House Bill 2565  sponsored by Rep. Justin Pierce, R-Mesa, seeks to make it easier to prosecute people who assist someone in committing suicide. Pierce says his bill will make it easier for attorneys to prosecute people for manslaughter by more clearly defining “assist.”

The bill, which the House Judiciary Committee forwarded on a 6-2 vote, says assisting suicide means offering and providing the physical means used to commit suicide, such as a gun.

The bill was prompted by a case when prosecutors tried four Final Exit Network members in 2011 in the death of Jana Van Voorhis, who committed suicide in her Phoenix home on April 15, 2007. Authorities initially thought Van Voorhis had died of natural causes, but an investigation revealed she had been in contact with Final Exit Network members online, and they provided her instructions on how to commit suicide.

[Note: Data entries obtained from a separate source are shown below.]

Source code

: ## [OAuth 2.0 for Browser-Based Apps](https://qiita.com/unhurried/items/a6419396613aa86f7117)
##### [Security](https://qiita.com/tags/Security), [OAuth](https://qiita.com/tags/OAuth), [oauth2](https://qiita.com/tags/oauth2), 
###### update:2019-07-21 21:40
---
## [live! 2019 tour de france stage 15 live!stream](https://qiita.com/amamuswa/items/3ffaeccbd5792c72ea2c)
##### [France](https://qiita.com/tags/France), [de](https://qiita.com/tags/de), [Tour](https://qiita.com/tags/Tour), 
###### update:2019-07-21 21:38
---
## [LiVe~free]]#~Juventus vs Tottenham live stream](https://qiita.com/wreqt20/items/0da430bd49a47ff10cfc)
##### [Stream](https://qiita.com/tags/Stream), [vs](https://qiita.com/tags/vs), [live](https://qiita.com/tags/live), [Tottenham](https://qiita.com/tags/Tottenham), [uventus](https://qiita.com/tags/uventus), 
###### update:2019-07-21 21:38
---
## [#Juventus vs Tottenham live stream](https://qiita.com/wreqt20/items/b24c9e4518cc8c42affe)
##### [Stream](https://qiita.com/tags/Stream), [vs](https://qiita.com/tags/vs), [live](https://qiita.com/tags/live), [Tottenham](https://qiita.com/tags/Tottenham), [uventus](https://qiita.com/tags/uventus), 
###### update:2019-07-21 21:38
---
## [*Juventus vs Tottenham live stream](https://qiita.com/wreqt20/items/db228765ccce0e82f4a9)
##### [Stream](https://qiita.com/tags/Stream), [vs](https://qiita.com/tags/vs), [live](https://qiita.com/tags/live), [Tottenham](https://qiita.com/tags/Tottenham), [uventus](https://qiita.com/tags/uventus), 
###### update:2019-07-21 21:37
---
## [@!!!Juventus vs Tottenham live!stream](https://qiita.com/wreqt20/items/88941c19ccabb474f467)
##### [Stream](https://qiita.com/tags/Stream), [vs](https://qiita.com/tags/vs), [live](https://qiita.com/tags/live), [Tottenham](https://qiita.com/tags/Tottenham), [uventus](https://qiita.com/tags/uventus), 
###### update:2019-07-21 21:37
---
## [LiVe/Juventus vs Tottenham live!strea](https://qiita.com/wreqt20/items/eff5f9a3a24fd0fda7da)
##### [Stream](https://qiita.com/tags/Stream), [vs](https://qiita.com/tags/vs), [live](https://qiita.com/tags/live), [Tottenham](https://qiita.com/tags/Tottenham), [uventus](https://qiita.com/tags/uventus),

Juries acquitted two members because they did not clearly understand what it means to assist.

Pierce told AP, “Frankly, I think it’s immoral and wrong, and that’s what is motivating me in this bill.”

Last Hope Drugs

Christina Corieri of the Goldwater Institute told the House Reform and Human Services Committee the FDA is the arbiter of life and death.
Christina Corieri of the Goldwater Institute told the House Reform and Human Services Committee the FDA is the arbiter of life and death.

If passed, House Concurrent Resolution 2005 would place before the voter in the next General Election the question of whether an investigational drug, biological product or device may be made available to eligible terminally ill patients. The legislation, however, does not require a drug company to do that.

Christina Corieri of the Goldwater Institute told the House Reform and Human Services Committee that for patients suffering from terminal illnesses, the federal Food and Drug Administration (FDA) is the arbiter of life and death.

Patients suffering from diseases with little chance of recovery, she said, might benefit from investigational drugs not yet approved by the FDA.

“To access these treatments, patients must either go through a lengthy FDA exemption process or wait for the treatments to receive FDA approval, which can take a decade or more and cost hundreds of millions of dollars,” she said.

“Sadly, over half a million cancer patients and thousands of patients with other terminal illnesses die each year as the bureaucratic wheels at the FDA slowly turn.”

Rep. Sally Ann Gonzales, D-Tucson, a cancer survivor whose father and brother died from cancer, voted against the resolution,

“It is a compassionate bill . . . [but] it preempts federal law,” she said.

The committee voted 5-3 to advance the bill to the full House.

Statement by David Weissman, Rose Law Group health care and employment attorney: “These are difficult and controversial issues, and there are good arguments both for and against each of these proposed measures.  On one hand, amending the definitions within the manslaughter statute to more clearly define what type of conduct is unlawful would seem to be a good thing, both for lawyers and the public in general.

“On the other, the impact of this revision to the law on terminally ill patients and their ability to make their own choices may not be so positive.  As for the ballot resolution, it seems hard to argue with a proposal that provides certain individuals with the opportunity for a possible cure or at least a chance to prolong life, so long as it can be reconciled with federal law.  At the end of the day, let’s hope that our state’s legislators and voters take steps that strike a balance between adequately protecting our citizens and easing the pain and suffering of the terminally ill.”